Yesterday (March 8), Samsung Pay went live and online in India, a push done in collaboration with five Indian banks: Axis, HDFC, ICICI, SBI, and Standard Chartered, and credit and debit cards from MasterCard and Visa. Most interestingly, however, is the non-traditional player that is supported by Samsung’s mobile payment entry — Paytm.

Unusual because some might consider Paytm a rival service for Samsung, with 200 million mobile accounts of its own. But Samsung has opted for collaboration — particularly in the rather rarefied situation that is the India market today.

India is not the only nation on Earth to push to go cashless, or at least cash lite, but they are doubtlessly winning the award for most aggressive effort at it. Prime Minister Narendra Modi announced in early November that the 100 and 500 rmb notes were being phased out — effective immediately. The net result was that around 85 percent of the country’s cash went out of circulation in a 60ish-day span.

The rollout has been rocky at best, but has also pushed cashless innovators to the forefront as Indian society attempts to learn just exactly how fast 1.3 billion people can go from cash-locked to digital.

Paytm has seen its users and transactions swell, and that rapid uptick in interest has been particularly strong among urban residents. In the last few weeks, the mobile landscape in India has also seen the launch of Bharat QR — an interoperable QR-based mobile payments scheme for use in store — built on the mVisa core spec and adopted by both RuPay and Mastercard.

And now, Samsung Pay has joined the party.

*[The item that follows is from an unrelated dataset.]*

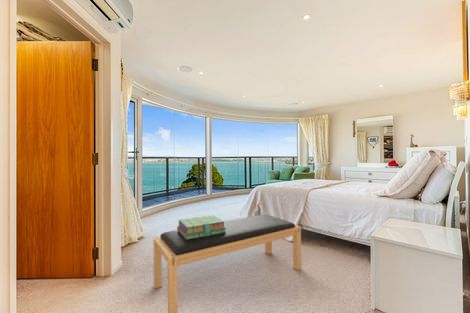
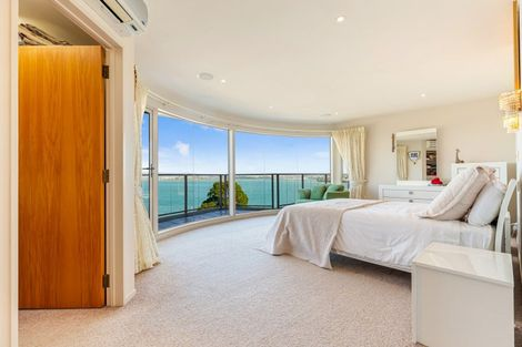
- bench [152,213,302,313]
- stack of books [176,214,226,240]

“The timing of the launch is very good given the ‘shock’ to the cash economy following demonetization. It is much easier to get people to download and use the Samsung Pay feature,” said Santosh Rao, head of research at Manhattan Venture Research. “India’s digital payments market is expected to reach $500 billion by 2020 on the backs of 1.2 billion mobile subscribers, which makes it a compelling opportunity to tap into.”

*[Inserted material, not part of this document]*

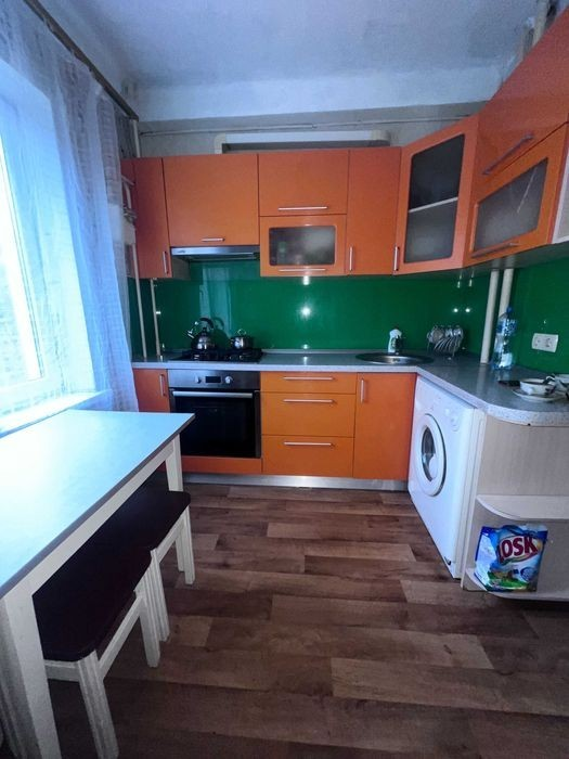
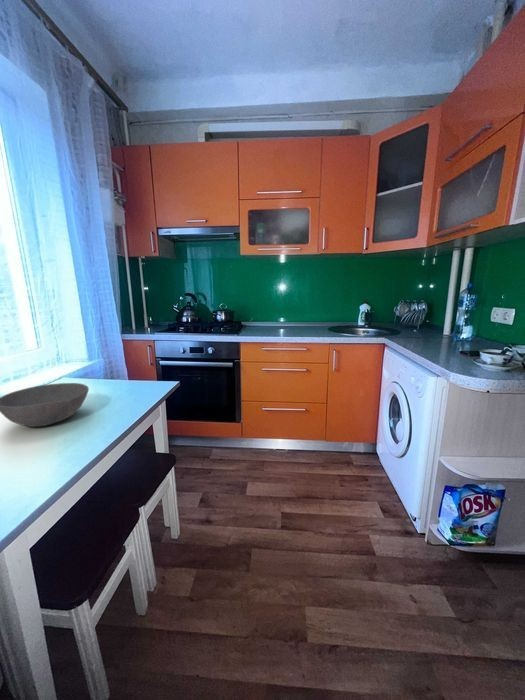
+ bowl [0,382,90,428]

Tapping into a massive opportunity is always good news — and so Samsung’s announcement was met with its share of cheers.

The news was met with a lot of cheers for Samsung — and a surprising number of condolences for Apple. Apple has been pushing to expand Apple Pay into India for almost a year. In a May 2016 interview with NDTV while in India last year, Tim Cook was pretty unambiguous on the subject.

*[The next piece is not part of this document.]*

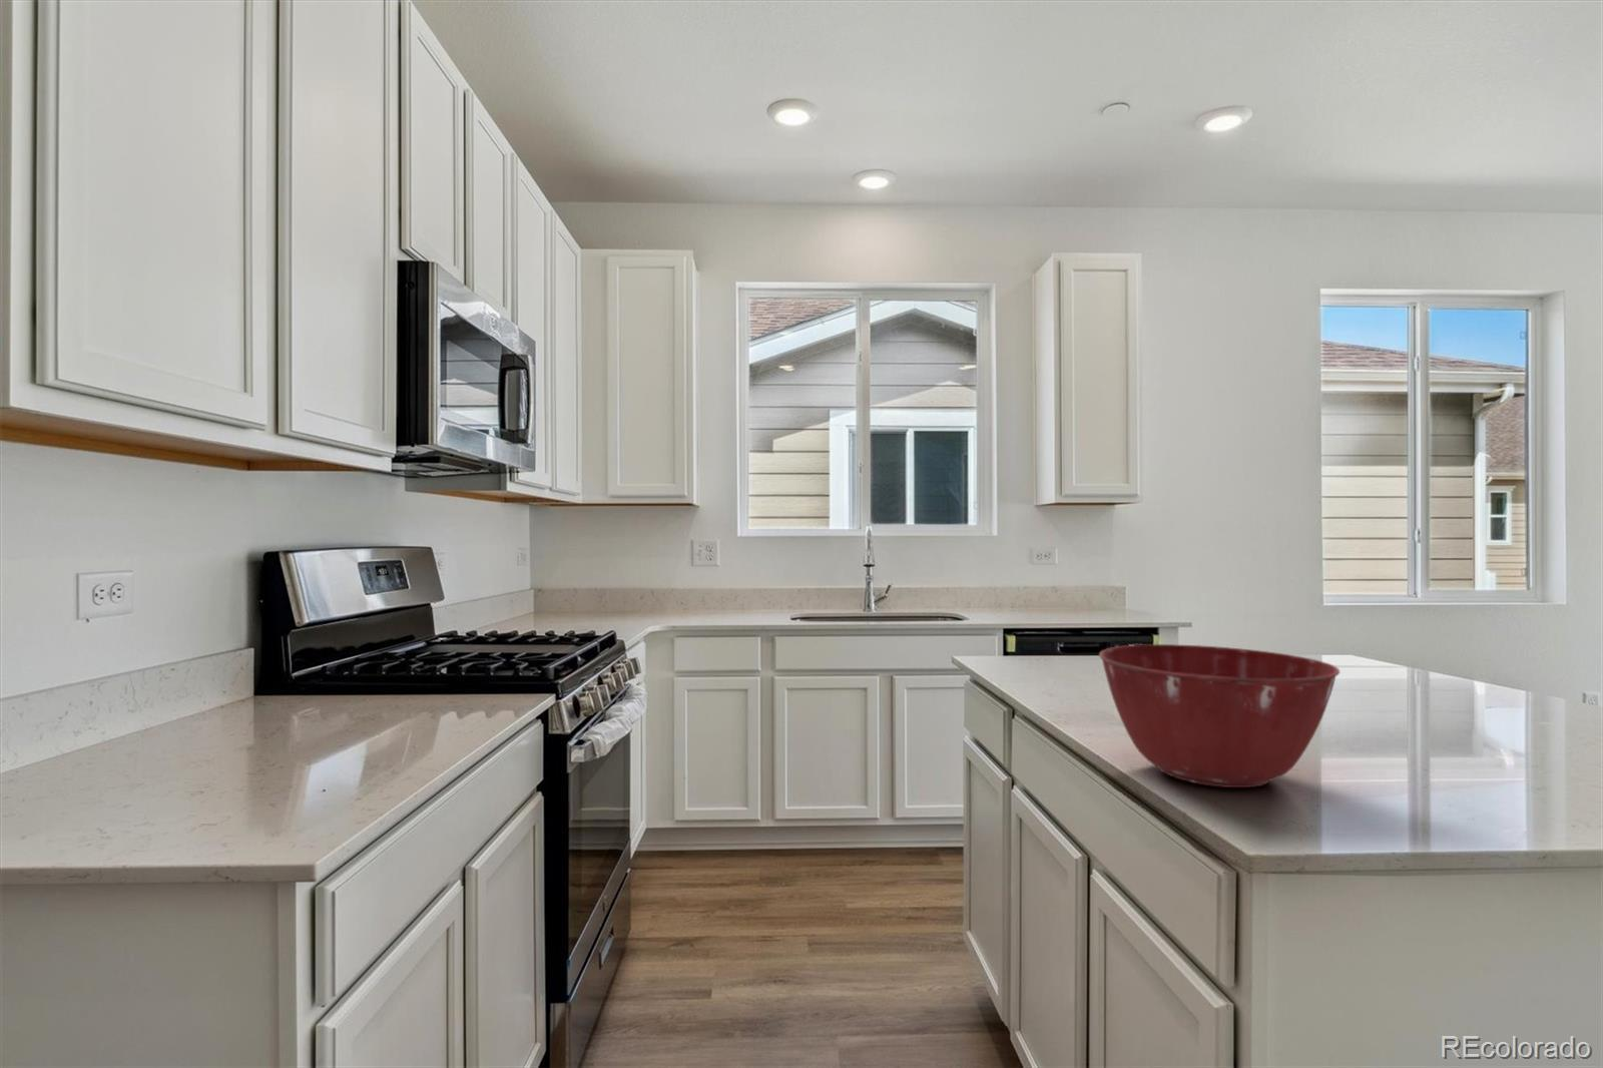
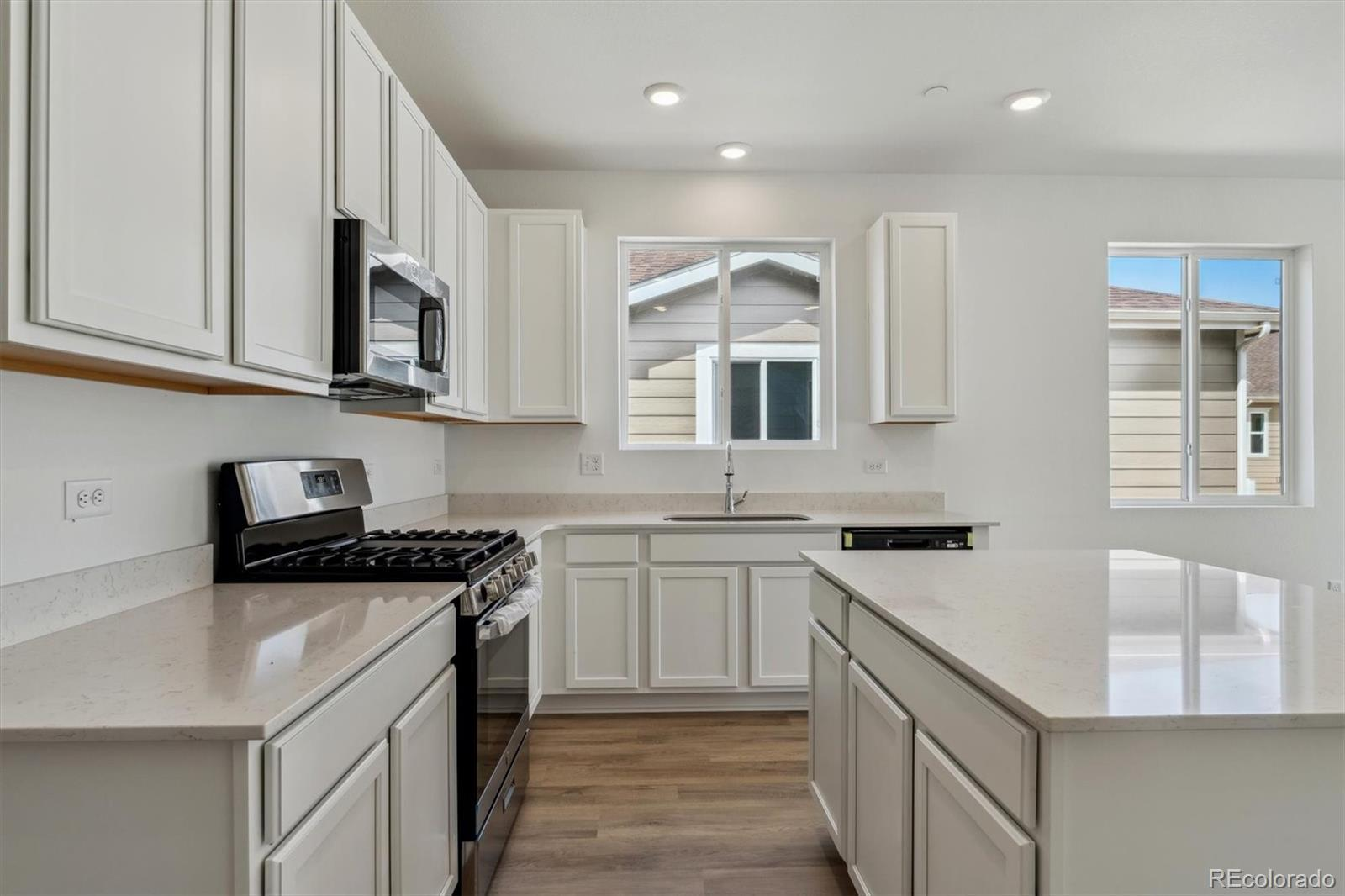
- mixing bowl [1098,644,1341,788]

“In terms of Apple Pay, we’re looking at what to do there. We want to bring Apple Pay to India. We met with some of the banks to understand their perspective on mobile payments… I’ve been very encouraged with what I’ve heard,” Cook said.

However encouraged Apple may have been, however, Samsung Pay has managed to beat them to the mobile pay punch in India. Some of Apple’s issues may be with accessibility of its products in the Indian market, as Apple Pay only works on late edition iPhones with Touch ID — a consumer good that is priced out of most Indian consumers’ range. When asked if perhaps Apple might pursue a different pricing strategy in the Indian market, given Android’s relative dominance at a lower price — Cook was also pretty unambiguous.

“I don’t want to be in those markets. I want the consumer in India to buy at a price that looks like the U.S. price.”

That might limit how many consumers can actually access Apple Pay in India — should that launch happen.

And it is worth noting that Samsung may have a similar issue — Samsung Pay in India only works with Galaxy S7 and S7 edge, Galaxy Note 5, Galaxy S6 Edge+, Galaxy A5 and Galaxy A7 phone models — some of the spendier editions of the phone. Compare that to Paytm alone, which will work with almost any smartphone — or Bharat QR, which is eventually intended to work with old fashioned feature phones.

Along with the announcement that Samsung Pay is also coming soon to Sweden, this brings the total number of countries Samsung Pay is available in to 13. That still trails Apple Pay, but not by all that much — with the addition of Ireland earlier this week, that total is up to 14. And then there is the often overlooked Alipay, which also been aggressively expanding in Europe, Southeast Asia and the United States — with 450 million users (mostly in China).

Of course, Alipay doesn’t consider itself a competitor to these services, as its president of international operations, Sabrina Peng, told CNBC earlier this year.

“Merchants are not crying for another payment solution. What they want is more business. We are not a payment service, we are more than payments. Payment is very critical part of the circle, it is not the only part of the circle,” Peng noted.

Also part of the Alipay circle? Paytm — both Alibaba and Alipay are massive investors.